That's right...as if there weren't enough to do with all the holiday celebrations we're throwing in celebration of the change of season. Tonight we'll be standing by a toasty fire on a California beach, enjoying what we consider winter weather (hey...it may almost freeze sometime in the night), each other, and maybe some s'mores and hot cider, hot chocolate, pretty much anything we can get hot!
What's winter solstice, you ask? It's the day of the year when the sun is the furthest south as the earth tilts. It's the shortest day of our year, the longest night and marks the first day of winter. Celebrations of this day around the world predate the other "reasons for the season," Christmas and Hannukah, by centuries. The ancients told stories about the reason the sun rests, doubted whether it would return, held ceremonies to entice the sun back to it's long days' work growing the foods people needed. So it just doesn't seem right to skip it. (Plus, who doesn't want to hang out with friends by the campfire?)

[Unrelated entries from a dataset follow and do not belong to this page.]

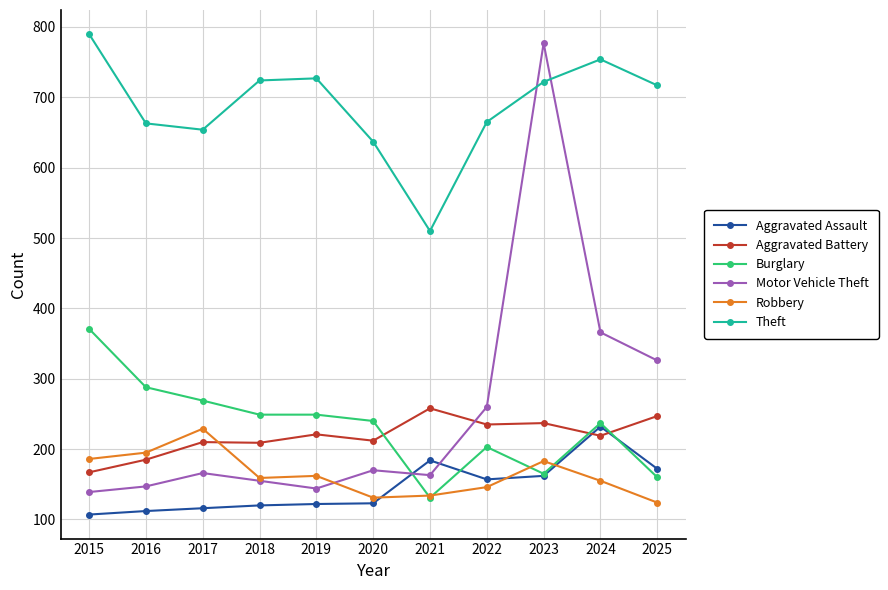

Is it true that Burglary equals 234 at 2021?

False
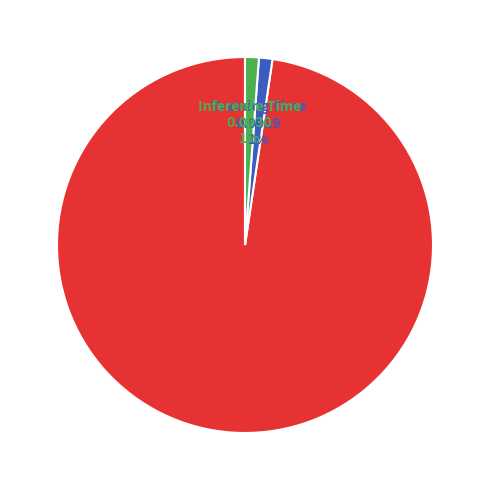

Is the sum of Training Time and Inference Time greater than half?

No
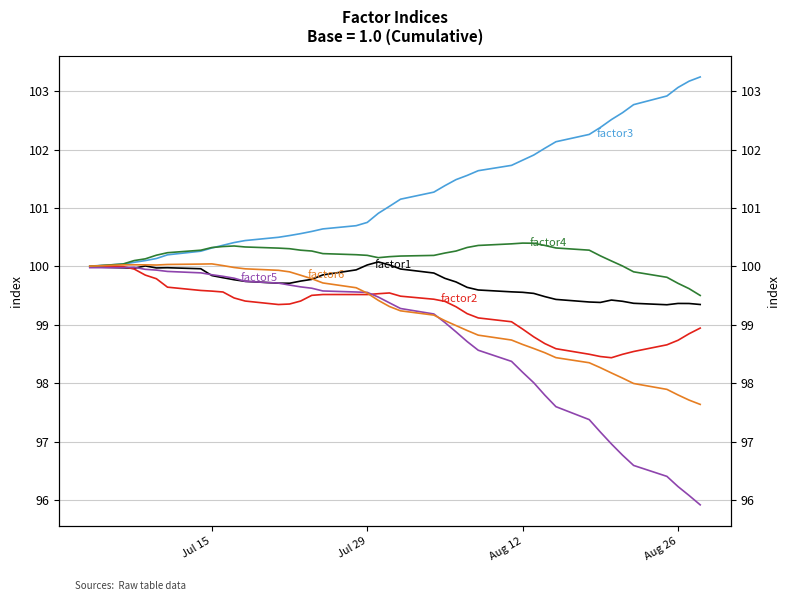

Where is the first local minimum for factor5?

Jul 29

Many of the traditions which we attribute to various churches predate those organizations. The evergreen, now used as a Christmas tree, was also celebrated by Romans, Druids, and Scandinavians. The 12-days of Christmas date back at least as far as the Mesopotamian celebration of the vernal equinox with festivities no much akin to those we see (in courteous company) today. In Scandinavia, the darkest days of the year were celebrated with large gatherings, food, yule glogg and yule log. Think of the energy savings if we all shared a house for nearly two weeks in the deepest, darkest, coldests days (and nights) of winter, with only one house to heat and plenty of food and drink to keep everyone satiated.
Join as at the beach, in the forest, in the desert or your backyard and celebrate this, the shortest day of the year, and the promise of longer, sunnier days ahead.